SELECTED TEXT:
────────────────

Some people should never reproduce


#1

Let me start off by saying that I fully support the Catholic Church, and always will. I am not arguing her teaching on abortion. I know that it is wrong.

I just wish that my mother had chosen it. She wasn't an outright abusive person, but she was quite useless. She is incredibly irresponsible, even now in her sixties, she still has the mentality of a teenager. She hasn't got a clue how to take of herself, let alone me. She got pregnant by some random guy, who up until recently, she lead me to believe was dead. As life progressed, she turned into an animal hoarder, and is completely unstable. Up to forty dogs in one household and freely allowing vermin to roam (killing them would be "animal cruelty"). The more time that passes, the less sympathy I feel for her. I have done everything in my power to stay away, but since I messed up at college, it looks like I'll be going back there any time now. The only reason I haven't had every last animal destroyed is because she still supports me somewhat financially, forcing me to feel obligation.

Why do we blindly encourage everybody to have kids? Why do we applaud everybody who pops out a baby, even such idiots who aren't fit to raise a kid at all (but are only slightly fit enough to not have them taken away)? I wish I had been spared this wretched existance.


#2

Just because a woman is not a good mother it does not follow that her children have no worth.

For a start - they each have an immortal soul which would not have existed otherwise.

And what you choose to do with your life is up to you.


#3

[quote="Pedro_1987, post:1, topic:323971"]
Let me start off by saying that I fully support the Catholic Church, and always will. I am not arguing her teaching on abortion. I know that it is wrong.

I just wish that my mother had chosen it. She wasn't an outright abusive person, but she was quite useless. She is incredibly irresponsible, even now in her sixties, she still has the mentality of a teenager. She hasn't got a clue how to take of herself, let alone me. She got pregnant by some random guy, who up until recently, she lead me to believe was dead. As life progressed, she turned into an animal hoarder, and is completely unstable. Up to forty dogs in one household and freely allowing vermin to roam (killing them would be "animal cruelty"). The more time that passes, the less sympathy I feel for her. I have done everything in my power to stay away, but since I messed up at college, it looks like I'll be going back there any time now. The only reason I haven't had every last animal destroyed is because she still supports me somewhat financially, forcing me to feel obligation.

Why do we blindly encourage everybody to have kids? Why do we applaud everybody who pops out a baby, even such idiots who aren't fit to raise a kid at all (but are only slightly fit enough to not have them taken away)? I wish I had been spared this wretched existance.

[/quote]

Is there a way of anonymously tipping off animal welfare? If you did, could she be certain it was you and not the neighbours or anybody else?

Are any of the animals outdoors where passers by can see them?


#4

You cant blame your mother for the way your life is, and you call her useless etc and yet the woman is generous enough to support you financially,


#5

I know what you mean Pedro. You see so many stories about abandoned babies and abused children and you wonder how these people are allowed to reproduce. Think of it. You have to show all kinds of id to vote. You take tests to drive and get a license. You submit dozens of pages of info to buy a house. But anyone can have a child. Anyone. Your mother is in serious need of professional help. If you can keep your own financially, don't get pulled into her lifestyle--live alone. And Pedro, please don't take your frustration out on the animals--they're suffering, too.

────────────────

WHAT YOU SHOULD DO:
In the forum thread above, transcribe word for word the part that opens with the words "I know what" and closes with "animals--they're suffering, too.".

────────────────

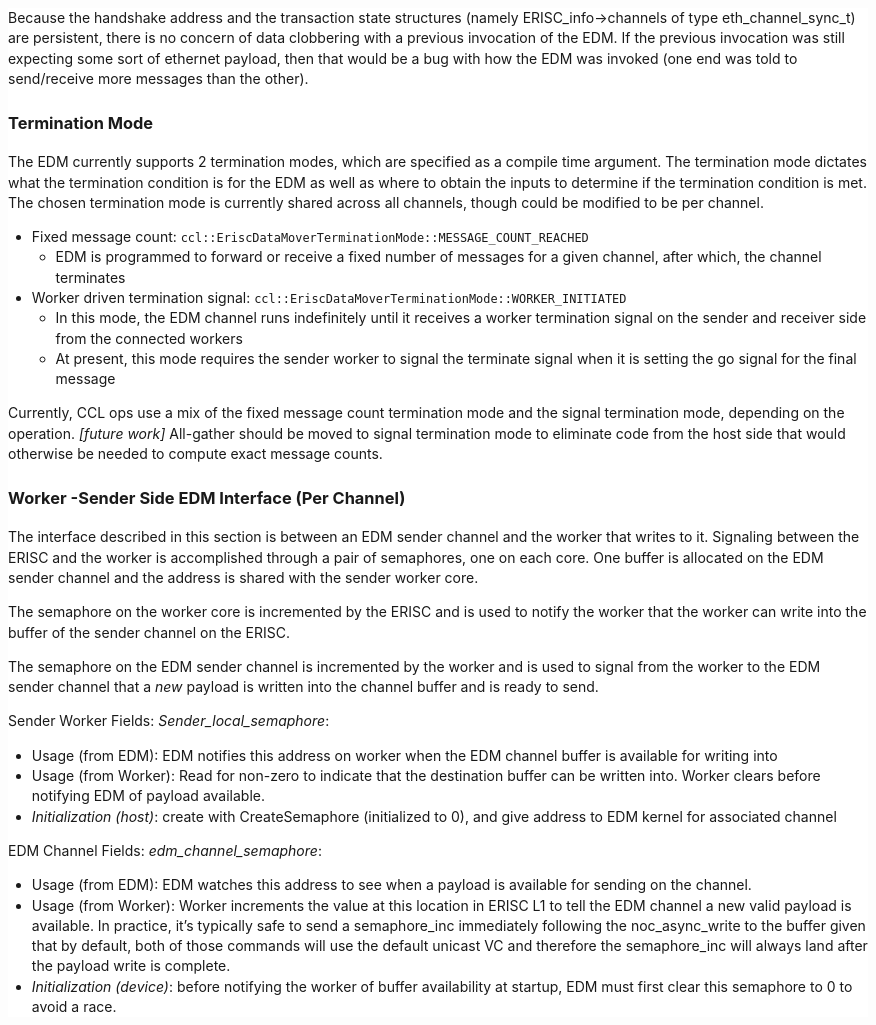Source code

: Because the handshake address and the transaction state structures (namely ERISC_info->channels of type eth_channel_sync_t) are persistent, there is no concern of data clobbering with a previous invocation of the EDM. If the previous invocation was still expecting some sort of ethernet payload, then that would be a bug with how the EDM was invoked (one end was told to send/receive more messages than the other).

### Termination Mode

The EDM currently supports 2 termination modes, which are specified as a compile time argument. The termination mode dictates what the termination condition is for the EDM as well as where to obtain the inputs to determine if the termination condition is met. The chosen termination mode is currently shared across all channels, though could be modified to be per channel.


* Fixed message count: `ccl::EriscDataMoverTerminationMode::MESSAGE_COUNT_REACHED`
  * EDM is programmed to forward or receive a fixed number of messages for a given channel, after which, the channel terminates
* Worker driven termination signal: `ccl::EriscDataMoverTerminationMode::WORKER_INITIATED`
  * In this mode, the EDM channel runs indefinitely until it receives a worker termination signal on the sender and receiver side from the connected workers
  * At present, this mode requires the sender worker to signal the terminate signal when it is setting the go signal for the final message

Currently, CCL ops use a mix of the fixed message count termination mode and the signal termination mode, depending on the operation. *[future work]* All-gather should be moved to signal termination mode to eliminate code from the host side that would otherwise be needed to compute exact message counts.

### Worker -Sender Side EDM Interface (Per Channel)

The interface described in this section is between an EDM sender channel and the worker that writes to it. Signaling between the ERISC and the worker is accomplished through a pair of semaphores, one on each core. One buffer is allocated on the EDM sender channel and the address is shared with the sender worker core.

The semaphore on the worker core is incremented by the ERISC and is used to notify the worker that the worker can write into the buffer of the sender channel on the ERISC.

The semaphore on the EDM sender channel is incremented by the worker and is used to signal from the worker to the EDM sender channel that a *new* payload is written into the channel buffer and is ready to send.

Sender Worker Fields:
*Sender_local_semaphore*:

* Usage (from EDM): EDM notifies this address on worker when the EDM channel buffer is available for writing into
* Usage (from Worker): Read for non-zero to indicate that the destination buffer can be written into. Worker clears before notifying EDM of payload available.
* *Initialization (host)*: create with CreateSemaphore (initialized to 0), and give address to EDM kernel for associated channel

EDM Channel Fields:
*edm_channel_semaphore*:

* Usage (from EDM): EDM watches this address to see when a payload is available for sending on the channel.
* Usage (from Worker): Worker increments the value at this location in ERISC L1 to tell the EDM channel a new valid payload is available. In practice, it’s typically safe to send a semaphore_inc immediately following the noc_async_write to the buffer given that by default, both of those commands will use the default unicast VC and therefore the semaphore_inc will always land after the payload write is complete.
* *Initialization (device)*: before notifying the worker of buffer availability at startup, EDM must first clear this semaphore to 0 to avoid a race.
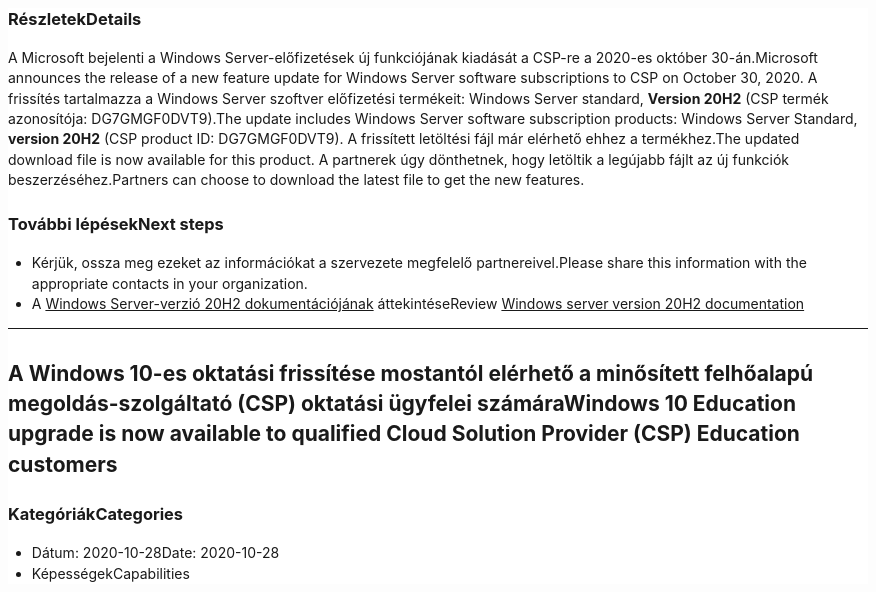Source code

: ### <a name="details"></a><span data-ttu-id="9f95d-122">Részletek</span><span class="sxs-lookup"><span data-stu-id="9f95d-122">Details</span></span>

<span data-ttu-id="9f95d-123">A Microsoft bejelenti a Windows Server-előfizetések új funkciójának kiadását a CSP-re a 2020-es október 30-án.</span><span class="sxs-lookup"><span data-stu-id="9f95d-123">Microsoft announces the release of a new feature update for Windows Server software subscriptions to CSP on October 30, 2020.</span></span> <span data-ttu-id="9f95d-124">A frissítés tartalmazza a Windows Server szoftver előfizetési termékeit: Windows Server standard, **Version 20H2** (CSP termék azonosítója: DG7GMGF0DVT9).</span><span class="sxs-lookup"><span data-stu-id="9f95d-124">The update includes Windows Server software subscription products: Windows Server Standard, **version 20H2** (CSP product ID: DG7GMGF0DVT9).</span></span> <span data-ttu-id="9f95d-125">A frissített letöltési fájl már elérhető ehhez a termékhez.</span><span class="sxs-lookup"><span data-stu-id="9f95d-125">The updated download file is now available for this product.</span></span> <span data-ttu-id="9f95d-126">A partnerek úgy dönthetnek, hogy letöltik a legújabb fájlt az új funkciók beszerzéséhez.</span><span class="sxs-lookup"><span data-stu-id="9f95d-126">Partners can choose to download the latest file to get the new features.</span></span>

### <a name="next-steps"></a><span data-ttu-id="9f95d-127">További lépések</span><span class="sxs-lookup"><span data-stu-id="9f95d-127">Next steps</span></span>

- <span data-ttu-id="9f95d-128">Kérjük, ossza meg ezeket az információkat a szervezete megfelelő partnereivel.</span><span class="sxs-lookup"><span data-stu-id="9f95d-128">Please share this information with the appropriate contacts in your organization.</span></span>
- <span data-ttu-id="9f95d-129">A [Windows Server-verzió 20H2 dokumentációjának](/windows/release-information/status-windows-10-20h2) áttekintése</span><span class="sxs-lookup"><span data-stu-id="9f95d-129">Review [Windows server version 20H2 documentation](/windows/release-information/status-windows-10-20h2)</span></span>

________________

## <a name="windows-10-education-upgrade-is-now-available-to-qualified-cloud-solution-provider-csp-education-customers"></a><a name="16"></a><span data-ttu-id="9f95d-130">A Windows 10-es oktatási frissítése mostantól elérhető a minősített felhőalapú megoldás-szolgáltató (CSP) oktatási ügyfelei számára</span><span class="sxs-lookup"><span data-stu-id="9f95d-130">Windows 10 Education upgrade is now available to qualified Cloud Solution Provider (CSP) Education customers</span></span>

### <a name="categories"></a><span data-ttu-id="9f95d-131">Kategóriák</span><span class="sxs-lookup"><span data-stu-id="9f95d-131">Categories</span></span>

- <span data-ttu-id="9f95d-132">Dátum: 2020-10-28</span><span class="sxs-lookup"><span data-stu-id="9f95d-132">Date: 2020-10-28</span></span>
- <span data-ttu-id="9f95d-133">Képességek</span><span class="sxs-lookup"><span data-stu-id="9f95d-133">Capabilities</span></span>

────────────────

EXPECTED ANSWER:
I know what you mean Pedro. You see so many stories about abandoned babies and abused children and you wonder how these people are allowed to reproduce. Think of it. You have to show all kinds of id to vote. You take tests to drive and get a license. You submit dozens of pages of info to buy a house. But anyone can have a child. Anyone. Your mother is in serious need of professional help. If you can keep your own financially, don't get pulled into her lifestyle--live alone. And Pedro, please don't take your frustration out on the animals--they're suffering, too.